Booting problem

Keith Powell keith at keithg4jvx.force9.co.uk
Tue Oct 7 19:26:55 UTC 2008


Karl Larsen wrote:
> Keith Powell wrote:
>> Karl Larsen wrote:
>>   
>>> Mark Haney wrote:
>>>     
>>>> Keith Powell wrote:
>>>>       
>>>>> Thank you for your help, Mark.
>>>>>
>>>>> As I have said to Karl, things work properly with Ubuntu on a different 
>>>>> hard drive - even with the new kernel.
>>>>>
>>>>> I'll do as you suggest; put the original Ubuntu drive back and see what 
>>>>> happens when I use the older kernel.
>>>>>
>>>>>         
>>>> I'm curious as to why the system boots fine without the XP drive 
>>>> connected if the drive itself is bad. If the Ubuntu drive is flaky, I 
>>>> should think it would be flaky no matter what else is connected to it.
>>>>
>>>> Hmm, how do you have your IDE drives setup?  Are the Master and slave, 
>>>> or 'Cable Select'?  I'm wondering if the Ubuntu drive is set to cable 
>>>> select and it's getting screwy when the kernel loads somehow.
>>>>
>>>> Personally, I ALWAYS manually set my IDE drives up. I never use Cable 
>>>> Select in any way.
>>>>
>>>>
>>>     Excellent thought Mark. A bad HD setup when you have 2 of them can 
>>> sure cause his problems.
>>>
>>> Karl
>>>     
>> Mark and Karl.
>>
>> I use jumper select with my drives, not cable select. They are 
>> definitely master and slave.
>>
>> Using my spare 40GB hard drive, Ubuntu works with both drives connected. 
>> So I have installed a couple of other distros on it (one at a time). 
>> Linuxmint only works if the XP drive is unplugged (BusyBox message 
>> again). Mandriva works with one or both connected.
>>
>> So I'm going to spend some time doing more tests, putting the main 250GB 
>> hard drive back in and trying Ubuntu again.
>>
>> I'll post the results.
>>
>> Cheers
>>
>> Keith
>>   
>     OK Keith well your sure doing the Hard Drives (HD) properly. It 
> sounds to me like there is something wrong with the 250GB HD. Do this:
> 
>     With the spare HD installed look at your BIOS and see which HD is 
> shown as Master and Slave. Then replace with the 250GB HD and check BIOS 
> again. This HD should be exactly the same, master or slave of the temp HD.
> 
>     If it changes or looks odd it means the 250GB has a problem.
> 
Karl, Mark.

I have solved the problem.

Recapping, the XP drive is plugged and jumpered as the master and the 
Ubuntu the slave.

If I have the master drive plugged in when installing Ubuntu, the 
partitioner correctly recognises the slave as 'sdb'. However, if I have 
the master unplugged, it calls the slave 'sda'. In my 'un-expert' 
opinion, this is in conflict with what it should be.

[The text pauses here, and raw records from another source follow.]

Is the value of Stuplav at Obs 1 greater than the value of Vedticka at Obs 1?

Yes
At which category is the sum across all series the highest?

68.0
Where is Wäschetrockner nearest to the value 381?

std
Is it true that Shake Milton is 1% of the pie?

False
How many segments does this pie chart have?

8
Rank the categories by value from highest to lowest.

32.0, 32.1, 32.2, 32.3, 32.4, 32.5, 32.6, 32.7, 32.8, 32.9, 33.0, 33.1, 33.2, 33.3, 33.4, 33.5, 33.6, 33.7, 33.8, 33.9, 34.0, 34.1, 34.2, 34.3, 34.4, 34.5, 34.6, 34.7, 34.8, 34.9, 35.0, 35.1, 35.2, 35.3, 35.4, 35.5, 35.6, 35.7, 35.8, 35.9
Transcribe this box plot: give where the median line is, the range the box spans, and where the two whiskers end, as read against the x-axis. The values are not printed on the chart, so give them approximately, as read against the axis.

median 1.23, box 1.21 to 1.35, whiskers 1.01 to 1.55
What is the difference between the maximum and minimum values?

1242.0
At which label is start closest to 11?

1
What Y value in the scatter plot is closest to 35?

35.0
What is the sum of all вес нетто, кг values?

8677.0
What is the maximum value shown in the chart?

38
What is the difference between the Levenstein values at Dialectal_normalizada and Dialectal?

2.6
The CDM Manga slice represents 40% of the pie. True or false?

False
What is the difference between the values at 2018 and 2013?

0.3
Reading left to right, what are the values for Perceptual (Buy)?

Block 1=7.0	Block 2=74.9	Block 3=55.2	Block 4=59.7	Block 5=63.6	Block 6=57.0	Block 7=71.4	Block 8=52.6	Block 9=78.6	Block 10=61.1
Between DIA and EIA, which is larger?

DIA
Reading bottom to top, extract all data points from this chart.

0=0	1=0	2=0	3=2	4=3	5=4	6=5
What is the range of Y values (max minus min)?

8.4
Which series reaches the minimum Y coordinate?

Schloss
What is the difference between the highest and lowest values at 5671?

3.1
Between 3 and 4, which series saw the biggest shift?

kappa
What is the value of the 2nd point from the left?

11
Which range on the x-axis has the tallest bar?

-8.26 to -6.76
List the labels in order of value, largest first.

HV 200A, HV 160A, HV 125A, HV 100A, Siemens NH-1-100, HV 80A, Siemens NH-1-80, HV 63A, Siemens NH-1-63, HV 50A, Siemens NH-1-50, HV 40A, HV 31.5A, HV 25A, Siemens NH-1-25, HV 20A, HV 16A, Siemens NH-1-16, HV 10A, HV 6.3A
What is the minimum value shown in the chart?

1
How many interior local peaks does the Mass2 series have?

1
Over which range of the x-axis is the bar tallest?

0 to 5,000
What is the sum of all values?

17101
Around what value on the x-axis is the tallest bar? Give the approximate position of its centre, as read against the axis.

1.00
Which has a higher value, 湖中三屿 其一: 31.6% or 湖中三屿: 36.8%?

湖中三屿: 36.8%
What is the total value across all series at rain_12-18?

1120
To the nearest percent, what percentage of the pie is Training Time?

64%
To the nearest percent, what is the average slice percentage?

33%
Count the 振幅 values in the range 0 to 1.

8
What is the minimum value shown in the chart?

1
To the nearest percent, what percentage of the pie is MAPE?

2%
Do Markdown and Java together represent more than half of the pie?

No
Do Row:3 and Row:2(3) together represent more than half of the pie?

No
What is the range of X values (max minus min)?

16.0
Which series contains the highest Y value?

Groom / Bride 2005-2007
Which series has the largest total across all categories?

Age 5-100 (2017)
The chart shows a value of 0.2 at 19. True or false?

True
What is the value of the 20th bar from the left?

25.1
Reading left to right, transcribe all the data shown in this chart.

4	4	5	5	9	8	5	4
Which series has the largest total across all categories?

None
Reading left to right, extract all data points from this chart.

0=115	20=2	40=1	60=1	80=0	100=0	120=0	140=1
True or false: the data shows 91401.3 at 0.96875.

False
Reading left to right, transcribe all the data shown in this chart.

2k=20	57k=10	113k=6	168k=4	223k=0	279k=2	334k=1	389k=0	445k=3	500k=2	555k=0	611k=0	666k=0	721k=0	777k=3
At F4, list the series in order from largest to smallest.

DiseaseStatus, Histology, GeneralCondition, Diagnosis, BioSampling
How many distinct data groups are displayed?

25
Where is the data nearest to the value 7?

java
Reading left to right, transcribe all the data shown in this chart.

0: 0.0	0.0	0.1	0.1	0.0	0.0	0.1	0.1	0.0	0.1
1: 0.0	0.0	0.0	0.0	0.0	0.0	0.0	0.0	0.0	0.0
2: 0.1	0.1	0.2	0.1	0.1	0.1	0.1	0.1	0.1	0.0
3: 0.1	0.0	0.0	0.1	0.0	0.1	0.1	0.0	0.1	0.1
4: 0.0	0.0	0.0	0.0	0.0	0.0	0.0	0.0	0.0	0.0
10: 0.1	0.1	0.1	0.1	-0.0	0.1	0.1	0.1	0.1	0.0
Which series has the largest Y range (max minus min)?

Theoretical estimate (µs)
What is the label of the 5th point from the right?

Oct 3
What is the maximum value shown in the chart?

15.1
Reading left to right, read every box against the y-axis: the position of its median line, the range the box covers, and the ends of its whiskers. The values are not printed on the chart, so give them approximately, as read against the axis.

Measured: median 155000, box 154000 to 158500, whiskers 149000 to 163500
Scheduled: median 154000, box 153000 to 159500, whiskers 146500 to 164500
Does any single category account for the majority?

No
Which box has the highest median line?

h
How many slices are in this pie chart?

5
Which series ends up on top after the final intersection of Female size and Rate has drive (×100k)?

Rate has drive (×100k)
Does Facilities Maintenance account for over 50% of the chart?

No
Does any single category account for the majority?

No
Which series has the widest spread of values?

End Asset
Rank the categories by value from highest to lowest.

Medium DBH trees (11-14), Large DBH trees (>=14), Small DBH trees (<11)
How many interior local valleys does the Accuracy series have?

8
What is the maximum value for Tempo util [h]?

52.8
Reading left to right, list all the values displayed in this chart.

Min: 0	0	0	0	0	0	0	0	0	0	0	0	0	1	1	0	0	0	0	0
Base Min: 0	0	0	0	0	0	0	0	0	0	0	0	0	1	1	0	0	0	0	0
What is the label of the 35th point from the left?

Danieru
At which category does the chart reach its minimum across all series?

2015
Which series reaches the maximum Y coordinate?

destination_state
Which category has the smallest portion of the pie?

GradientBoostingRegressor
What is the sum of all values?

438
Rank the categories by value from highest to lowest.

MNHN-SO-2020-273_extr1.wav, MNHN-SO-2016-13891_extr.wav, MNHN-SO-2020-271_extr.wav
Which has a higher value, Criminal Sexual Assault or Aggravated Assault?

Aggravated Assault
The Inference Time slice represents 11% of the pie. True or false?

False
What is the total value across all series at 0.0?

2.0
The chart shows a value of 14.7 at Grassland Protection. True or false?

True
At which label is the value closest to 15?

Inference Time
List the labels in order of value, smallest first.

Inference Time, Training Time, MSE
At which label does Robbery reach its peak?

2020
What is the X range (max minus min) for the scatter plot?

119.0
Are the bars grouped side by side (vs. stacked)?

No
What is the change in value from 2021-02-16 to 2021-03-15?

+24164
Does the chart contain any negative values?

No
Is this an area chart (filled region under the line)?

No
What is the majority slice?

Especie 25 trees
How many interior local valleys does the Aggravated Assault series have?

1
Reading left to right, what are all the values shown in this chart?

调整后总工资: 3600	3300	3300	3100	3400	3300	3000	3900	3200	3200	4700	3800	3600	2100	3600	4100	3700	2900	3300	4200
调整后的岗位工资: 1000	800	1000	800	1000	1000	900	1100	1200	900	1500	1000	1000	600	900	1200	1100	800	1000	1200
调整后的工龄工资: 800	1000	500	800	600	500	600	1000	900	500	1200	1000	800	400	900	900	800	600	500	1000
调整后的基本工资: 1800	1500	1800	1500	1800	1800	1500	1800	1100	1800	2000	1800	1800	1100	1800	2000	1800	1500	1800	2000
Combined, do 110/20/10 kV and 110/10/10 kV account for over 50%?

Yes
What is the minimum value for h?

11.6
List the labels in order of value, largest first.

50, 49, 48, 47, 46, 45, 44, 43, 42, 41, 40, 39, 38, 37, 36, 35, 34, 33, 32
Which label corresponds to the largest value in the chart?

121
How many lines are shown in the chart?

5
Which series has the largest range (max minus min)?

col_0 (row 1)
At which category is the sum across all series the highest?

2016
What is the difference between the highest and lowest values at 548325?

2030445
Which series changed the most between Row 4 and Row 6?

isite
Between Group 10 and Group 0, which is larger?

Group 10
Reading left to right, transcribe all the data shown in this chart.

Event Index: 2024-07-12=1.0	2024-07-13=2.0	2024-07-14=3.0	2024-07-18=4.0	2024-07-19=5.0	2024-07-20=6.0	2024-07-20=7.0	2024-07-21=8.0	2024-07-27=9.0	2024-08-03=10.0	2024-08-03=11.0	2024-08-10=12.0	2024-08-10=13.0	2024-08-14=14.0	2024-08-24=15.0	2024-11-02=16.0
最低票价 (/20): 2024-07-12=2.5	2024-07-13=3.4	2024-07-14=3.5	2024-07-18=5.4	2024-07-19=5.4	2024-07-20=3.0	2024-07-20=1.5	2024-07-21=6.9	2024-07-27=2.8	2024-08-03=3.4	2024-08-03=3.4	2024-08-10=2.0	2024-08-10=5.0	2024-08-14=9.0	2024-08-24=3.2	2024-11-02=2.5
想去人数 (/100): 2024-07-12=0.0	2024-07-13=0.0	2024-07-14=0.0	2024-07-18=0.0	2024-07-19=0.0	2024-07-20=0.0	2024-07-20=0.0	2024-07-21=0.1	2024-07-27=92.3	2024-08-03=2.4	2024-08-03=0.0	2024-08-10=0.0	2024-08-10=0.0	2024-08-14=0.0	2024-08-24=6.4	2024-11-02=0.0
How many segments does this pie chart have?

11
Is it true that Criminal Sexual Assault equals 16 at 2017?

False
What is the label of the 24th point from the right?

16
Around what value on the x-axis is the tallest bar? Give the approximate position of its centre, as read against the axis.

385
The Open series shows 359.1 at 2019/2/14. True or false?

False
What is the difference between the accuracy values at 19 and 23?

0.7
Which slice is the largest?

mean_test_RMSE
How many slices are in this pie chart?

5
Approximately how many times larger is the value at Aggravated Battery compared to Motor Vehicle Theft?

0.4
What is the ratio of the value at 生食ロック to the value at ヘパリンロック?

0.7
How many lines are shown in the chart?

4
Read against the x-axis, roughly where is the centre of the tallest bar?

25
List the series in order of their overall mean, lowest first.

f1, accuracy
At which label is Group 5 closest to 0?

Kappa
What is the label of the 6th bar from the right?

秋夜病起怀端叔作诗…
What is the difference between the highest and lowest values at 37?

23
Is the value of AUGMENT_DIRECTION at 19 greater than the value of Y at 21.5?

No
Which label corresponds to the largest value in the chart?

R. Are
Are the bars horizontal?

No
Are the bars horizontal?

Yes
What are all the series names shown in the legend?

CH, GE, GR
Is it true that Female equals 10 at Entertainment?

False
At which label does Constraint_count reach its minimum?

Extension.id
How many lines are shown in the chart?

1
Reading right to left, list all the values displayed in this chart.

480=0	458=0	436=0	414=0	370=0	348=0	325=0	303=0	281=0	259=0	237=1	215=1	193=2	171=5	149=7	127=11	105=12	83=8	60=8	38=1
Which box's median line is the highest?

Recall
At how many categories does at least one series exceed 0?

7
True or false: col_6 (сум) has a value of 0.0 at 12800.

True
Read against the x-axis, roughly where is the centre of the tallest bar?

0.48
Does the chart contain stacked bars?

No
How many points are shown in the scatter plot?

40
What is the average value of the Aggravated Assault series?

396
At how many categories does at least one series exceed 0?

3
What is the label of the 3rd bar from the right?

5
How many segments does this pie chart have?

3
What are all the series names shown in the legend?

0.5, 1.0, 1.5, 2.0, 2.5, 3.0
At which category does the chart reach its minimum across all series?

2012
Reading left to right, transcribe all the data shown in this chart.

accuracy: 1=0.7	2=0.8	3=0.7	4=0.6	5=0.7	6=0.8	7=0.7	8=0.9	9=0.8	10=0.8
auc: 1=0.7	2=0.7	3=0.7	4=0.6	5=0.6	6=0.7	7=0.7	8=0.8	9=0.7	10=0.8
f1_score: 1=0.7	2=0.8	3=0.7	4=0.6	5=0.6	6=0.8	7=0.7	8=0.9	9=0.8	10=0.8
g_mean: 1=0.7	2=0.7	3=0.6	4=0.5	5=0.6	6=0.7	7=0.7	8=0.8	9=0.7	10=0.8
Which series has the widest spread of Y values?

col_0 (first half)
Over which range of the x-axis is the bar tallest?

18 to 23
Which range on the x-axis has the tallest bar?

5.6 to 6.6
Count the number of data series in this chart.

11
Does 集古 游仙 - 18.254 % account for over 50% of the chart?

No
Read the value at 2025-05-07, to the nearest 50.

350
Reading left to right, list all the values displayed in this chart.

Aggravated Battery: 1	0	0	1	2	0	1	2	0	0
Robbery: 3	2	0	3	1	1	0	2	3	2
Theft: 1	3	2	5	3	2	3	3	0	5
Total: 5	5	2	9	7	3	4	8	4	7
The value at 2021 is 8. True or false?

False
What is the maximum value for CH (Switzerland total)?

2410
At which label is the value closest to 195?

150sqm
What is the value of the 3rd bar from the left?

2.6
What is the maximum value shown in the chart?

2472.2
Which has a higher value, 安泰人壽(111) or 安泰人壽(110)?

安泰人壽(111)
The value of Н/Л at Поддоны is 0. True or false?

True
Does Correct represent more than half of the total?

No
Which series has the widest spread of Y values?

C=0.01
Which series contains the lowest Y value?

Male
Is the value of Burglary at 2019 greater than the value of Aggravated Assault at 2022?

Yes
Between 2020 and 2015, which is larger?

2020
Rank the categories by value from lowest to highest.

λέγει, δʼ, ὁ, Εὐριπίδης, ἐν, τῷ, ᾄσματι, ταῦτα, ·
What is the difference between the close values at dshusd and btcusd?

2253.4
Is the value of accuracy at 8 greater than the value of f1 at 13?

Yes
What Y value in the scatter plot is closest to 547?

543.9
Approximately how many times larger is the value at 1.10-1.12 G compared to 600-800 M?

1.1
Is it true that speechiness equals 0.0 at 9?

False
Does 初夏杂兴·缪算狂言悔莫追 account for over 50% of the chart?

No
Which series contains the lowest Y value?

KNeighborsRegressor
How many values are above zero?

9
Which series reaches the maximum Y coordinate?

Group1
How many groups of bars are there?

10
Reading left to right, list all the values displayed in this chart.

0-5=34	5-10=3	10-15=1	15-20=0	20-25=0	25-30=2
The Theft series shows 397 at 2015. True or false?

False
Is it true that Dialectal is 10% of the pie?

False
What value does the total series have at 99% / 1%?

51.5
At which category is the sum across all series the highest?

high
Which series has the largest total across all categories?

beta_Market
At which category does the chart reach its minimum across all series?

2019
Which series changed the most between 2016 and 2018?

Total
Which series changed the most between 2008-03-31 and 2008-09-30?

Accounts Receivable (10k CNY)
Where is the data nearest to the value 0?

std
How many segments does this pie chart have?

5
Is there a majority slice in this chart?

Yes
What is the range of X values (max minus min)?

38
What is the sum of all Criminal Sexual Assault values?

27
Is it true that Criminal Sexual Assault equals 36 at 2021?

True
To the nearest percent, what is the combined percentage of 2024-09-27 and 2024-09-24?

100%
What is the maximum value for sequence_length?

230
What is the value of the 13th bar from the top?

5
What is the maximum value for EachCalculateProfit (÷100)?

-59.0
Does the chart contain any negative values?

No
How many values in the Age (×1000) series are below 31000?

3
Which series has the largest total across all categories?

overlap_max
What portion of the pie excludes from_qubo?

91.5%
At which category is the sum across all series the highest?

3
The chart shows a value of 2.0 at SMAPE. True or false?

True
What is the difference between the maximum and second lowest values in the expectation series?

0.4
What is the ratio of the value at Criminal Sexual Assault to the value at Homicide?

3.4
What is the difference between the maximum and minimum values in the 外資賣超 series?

So, I have installed Ubuntu with the master plugged in and it now works.

I expect, but am guessing here, that I could alternatively have 
installed Ubuntu with the other drive unplugged and edited grub/menu.lst 
to change sda to sdb.

There's just one thing which has happened, which I didn't want. Ubuntu 
appears to have installed its grub onto the XP drive MBR. I want to find 
out how to reinstall the XP MBR and change the Ubuntu one to the sdb drive.

Thank you all for your help. I appreciate it.